__Try it__. Below are the records; copy exactly the stretch from the line containing "Báo Giá Làm" through the line containing "llegó en la", both ends included, and nothing else.

- - -

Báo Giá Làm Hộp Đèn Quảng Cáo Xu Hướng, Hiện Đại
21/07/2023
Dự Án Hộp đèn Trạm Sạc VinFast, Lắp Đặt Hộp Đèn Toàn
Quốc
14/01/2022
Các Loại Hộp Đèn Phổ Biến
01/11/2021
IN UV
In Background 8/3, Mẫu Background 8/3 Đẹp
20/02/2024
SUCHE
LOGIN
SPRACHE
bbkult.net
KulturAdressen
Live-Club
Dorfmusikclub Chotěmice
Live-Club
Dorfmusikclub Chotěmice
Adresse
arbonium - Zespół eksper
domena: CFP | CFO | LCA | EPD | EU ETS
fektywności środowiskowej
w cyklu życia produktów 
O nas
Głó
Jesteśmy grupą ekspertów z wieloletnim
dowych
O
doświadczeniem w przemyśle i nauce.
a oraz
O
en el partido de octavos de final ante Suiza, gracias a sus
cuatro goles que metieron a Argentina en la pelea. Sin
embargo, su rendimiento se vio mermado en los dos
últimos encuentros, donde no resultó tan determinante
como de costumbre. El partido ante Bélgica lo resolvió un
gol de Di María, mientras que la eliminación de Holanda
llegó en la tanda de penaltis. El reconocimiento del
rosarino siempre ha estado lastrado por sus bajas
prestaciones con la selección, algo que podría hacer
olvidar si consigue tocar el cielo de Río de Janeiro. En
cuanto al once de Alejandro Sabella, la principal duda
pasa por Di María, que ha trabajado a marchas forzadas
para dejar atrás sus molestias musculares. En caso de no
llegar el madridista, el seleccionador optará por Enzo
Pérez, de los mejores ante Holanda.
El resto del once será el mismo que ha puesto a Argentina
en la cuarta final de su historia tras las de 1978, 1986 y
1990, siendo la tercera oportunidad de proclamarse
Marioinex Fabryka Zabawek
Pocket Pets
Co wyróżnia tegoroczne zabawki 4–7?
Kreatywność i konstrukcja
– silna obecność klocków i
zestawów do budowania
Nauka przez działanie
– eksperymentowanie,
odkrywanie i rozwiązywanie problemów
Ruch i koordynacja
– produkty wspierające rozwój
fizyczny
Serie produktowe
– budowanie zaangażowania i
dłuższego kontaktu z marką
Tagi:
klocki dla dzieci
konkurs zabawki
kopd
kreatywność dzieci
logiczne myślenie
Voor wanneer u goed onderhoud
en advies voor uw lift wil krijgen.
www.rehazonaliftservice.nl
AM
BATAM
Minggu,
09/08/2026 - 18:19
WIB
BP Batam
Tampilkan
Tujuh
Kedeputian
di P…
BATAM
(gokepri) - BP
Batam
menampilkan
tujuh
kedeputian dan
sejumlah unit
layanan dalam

- - -

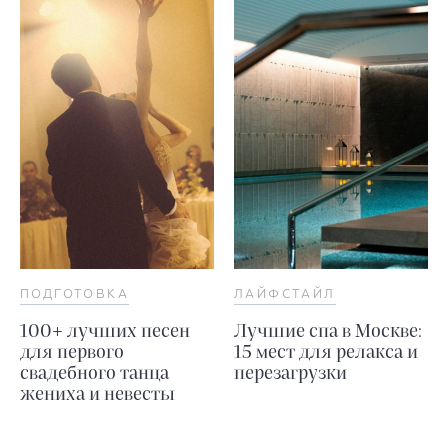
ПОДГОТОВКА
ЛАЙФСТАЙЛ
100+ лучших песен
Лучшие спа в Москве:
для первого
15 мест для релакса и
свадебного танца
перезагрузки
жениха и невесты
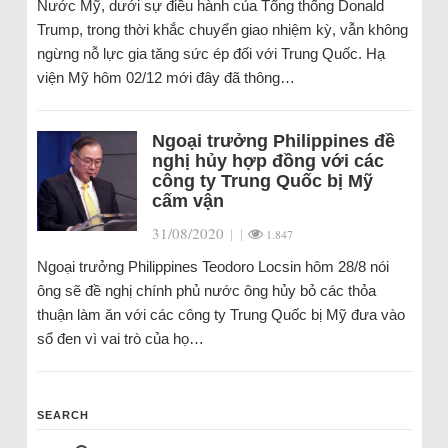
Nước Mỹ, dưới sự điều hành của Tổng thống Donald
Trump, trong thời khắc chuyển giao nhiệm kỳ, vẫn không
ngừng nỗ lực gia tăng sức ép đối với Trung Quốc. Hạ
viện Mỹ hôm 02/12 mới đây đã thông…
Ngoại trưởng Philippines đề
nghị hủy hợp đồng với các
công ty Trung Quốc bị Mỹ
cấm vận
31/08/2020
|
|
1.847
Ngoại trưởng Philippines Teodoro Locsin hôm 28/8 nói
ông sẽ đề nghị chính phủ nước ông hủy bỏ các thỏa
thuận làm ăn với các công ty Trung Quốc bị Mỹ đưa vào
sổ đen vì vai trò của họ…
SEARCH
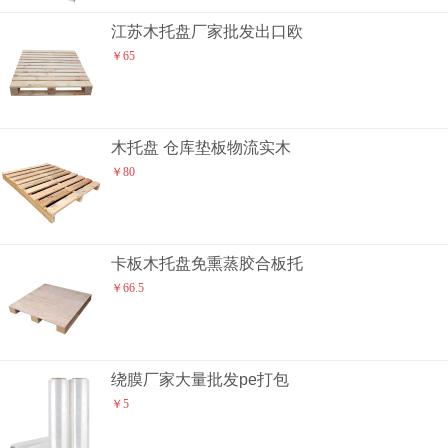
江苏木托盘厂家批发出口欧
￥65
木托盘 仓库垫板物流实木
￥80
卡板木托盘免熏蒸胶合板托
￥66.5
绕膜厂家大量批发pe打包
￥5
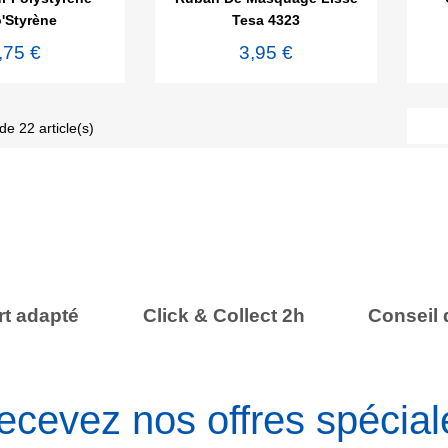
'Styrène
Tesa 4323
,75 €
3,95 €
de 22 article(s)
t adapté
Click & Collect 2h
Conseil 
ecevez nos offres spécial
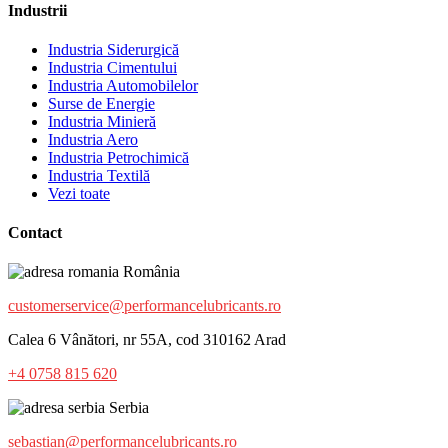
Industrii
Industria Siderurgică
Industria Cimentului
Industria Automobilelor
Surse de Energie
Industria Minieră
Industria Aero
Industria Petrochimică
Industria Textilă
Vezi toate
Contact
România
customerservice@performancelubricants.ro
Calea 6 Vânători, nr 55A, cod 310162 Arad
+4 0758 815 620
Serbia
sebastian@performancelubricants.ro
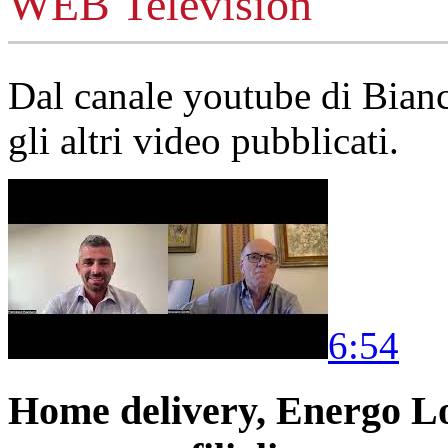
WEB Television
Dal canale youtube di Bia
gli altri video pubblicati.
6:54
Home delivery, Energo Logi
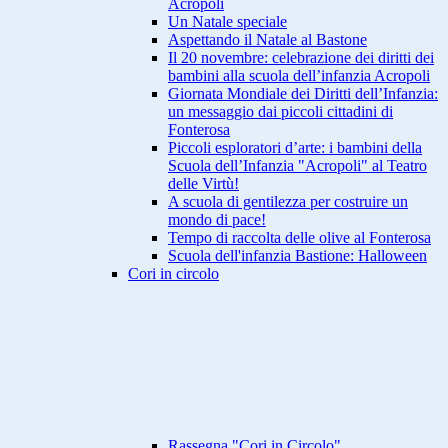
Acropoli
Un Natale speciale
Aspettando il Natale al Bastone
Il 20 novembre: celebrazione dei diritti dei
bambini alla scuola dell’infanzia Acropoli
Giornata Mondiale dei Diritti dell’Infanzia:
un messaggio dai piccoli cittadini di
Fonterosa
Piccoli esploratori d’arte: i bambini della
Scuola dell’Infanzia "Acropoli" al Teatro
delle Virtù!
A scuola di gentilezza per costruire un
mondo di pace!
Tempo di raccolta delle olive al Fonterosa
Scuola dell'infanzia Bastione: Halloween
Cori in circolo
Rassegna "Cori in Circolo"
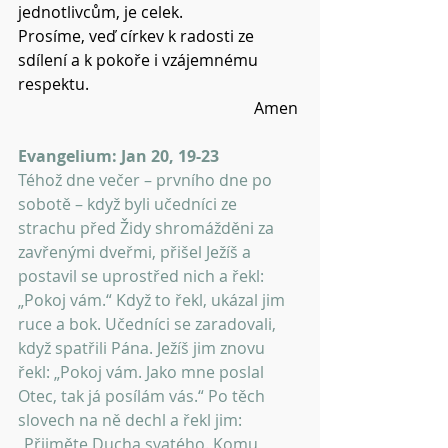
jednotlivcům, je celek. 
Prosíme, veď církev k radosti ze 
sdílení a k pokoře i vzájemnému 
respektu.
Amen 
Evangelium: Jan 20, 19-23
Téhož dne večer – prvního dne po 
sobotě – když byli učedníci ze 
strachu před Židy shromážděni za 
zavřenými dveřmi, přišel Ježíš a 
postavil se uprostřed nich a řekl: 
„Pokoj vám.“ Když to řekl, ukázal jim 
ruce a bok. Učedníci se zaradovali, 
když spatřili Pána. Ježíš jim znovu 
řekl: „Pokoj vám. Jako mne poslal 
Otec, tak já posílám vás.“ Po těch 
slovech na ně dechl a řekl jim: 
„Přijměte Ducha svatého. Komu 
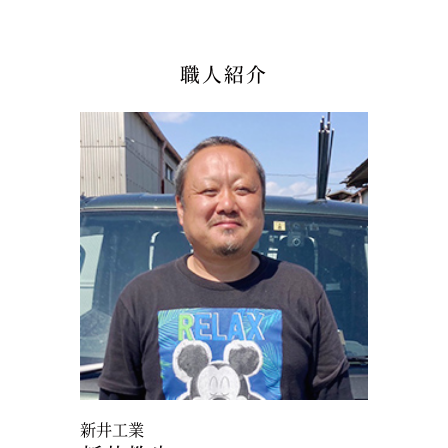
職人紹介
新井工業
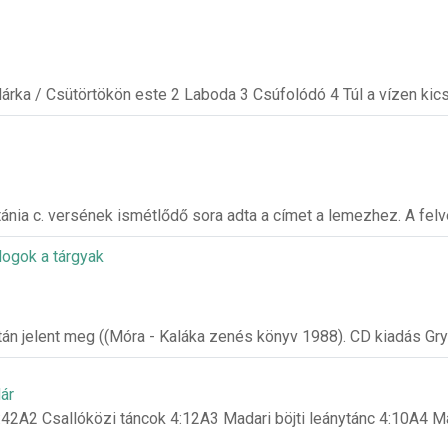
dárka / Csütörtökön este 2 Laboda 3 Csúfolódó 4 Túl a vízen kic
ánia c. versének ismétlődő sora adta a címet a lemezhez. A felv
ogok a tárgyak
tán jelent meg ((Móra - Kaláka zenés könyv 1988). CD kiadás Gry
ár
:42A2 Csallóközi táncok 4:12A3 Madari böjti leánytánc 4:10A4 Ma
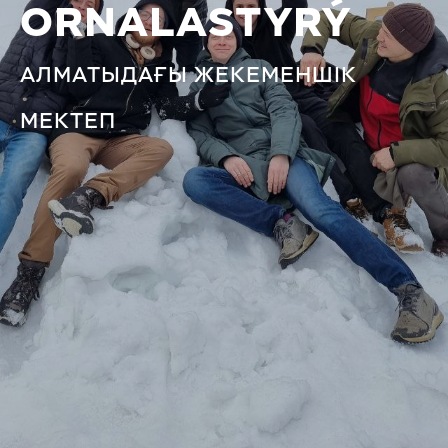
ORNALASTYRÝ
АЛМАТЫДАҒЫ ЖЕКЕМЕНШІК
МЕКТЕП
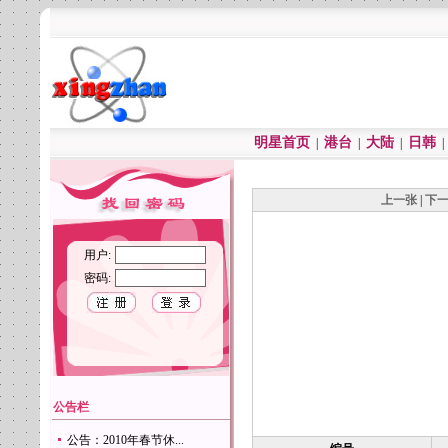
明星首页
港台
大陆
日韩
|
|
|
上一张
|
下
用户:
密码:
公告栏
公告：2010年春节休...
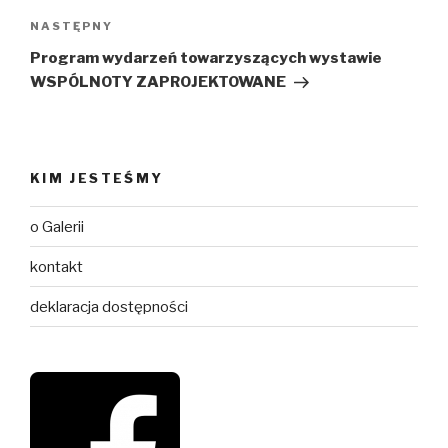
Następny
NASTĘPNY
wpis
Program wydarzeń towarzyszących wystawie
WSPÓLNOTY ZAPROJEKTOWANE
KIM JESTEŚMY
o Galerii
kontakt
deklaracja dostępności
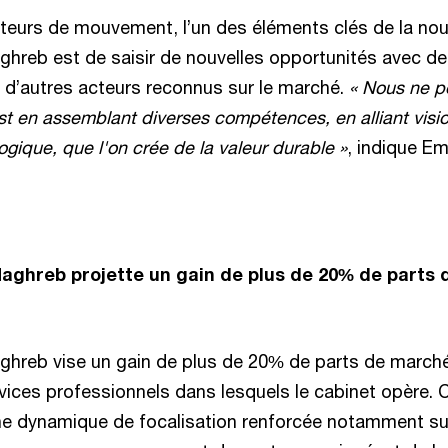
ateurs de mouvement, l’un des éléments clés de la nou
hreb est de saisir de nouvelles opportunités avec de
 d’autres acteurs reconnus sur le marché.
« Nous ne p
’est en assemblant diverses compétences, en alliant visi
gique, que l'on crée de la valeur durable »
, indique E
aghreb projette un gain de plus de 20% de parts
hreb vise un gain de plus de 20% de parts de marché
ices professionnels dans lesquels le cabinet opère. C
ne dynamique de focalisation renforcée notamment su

- - -

__Written response__.
Báo Giá Làm Hộp Đèn Quảng Cáo Xu Hướng, Hiện Đại
21/07/2023
Dự Án Hộp đèn Trạm Sạc VinFast, Lắp Đặt Hộp Đèn Toàn
Quốc
14/01/2022
Các Loại Hộp Đèn Phổ Biến
01/11/2021
IN UV
In Background 8/3, Mẫu Background 8/3 Đẹp
20/02/2024
SUCHE
LOGIN
SPRACHE
bbkult.net
KulturAdressen
Live-Club
Dorfmusikclub Chotěmice
Live-Club
Dorfmusikclub Chotěmice
Adresse
arbonium - Zespół eksper
domena: CFP | CFO | LCA | EPD | EU ETS
fektywności środowiskowej
w cyklu życia produktów 
O nas
Głó
Jesteśmy grupą ekspertów z wieloletnim
dowych
O
doświadczeniem w przemyśle i nauce.
a oraz
O
en el partido de octavos de final ante Suiza, gracias a sus
cuatro goles que metieron a Argentina en la pelea. Sin
embargo, su rendimiento se vio mermado en los dos
últimos encuentros, donde no resultó tan determinante
como de costumbre. El partido ante Bélgica lo resolvió un
gol de Di María, mientras que la eliminación de Holanda
llegó en la tanda de penaltis. El reconocimiento del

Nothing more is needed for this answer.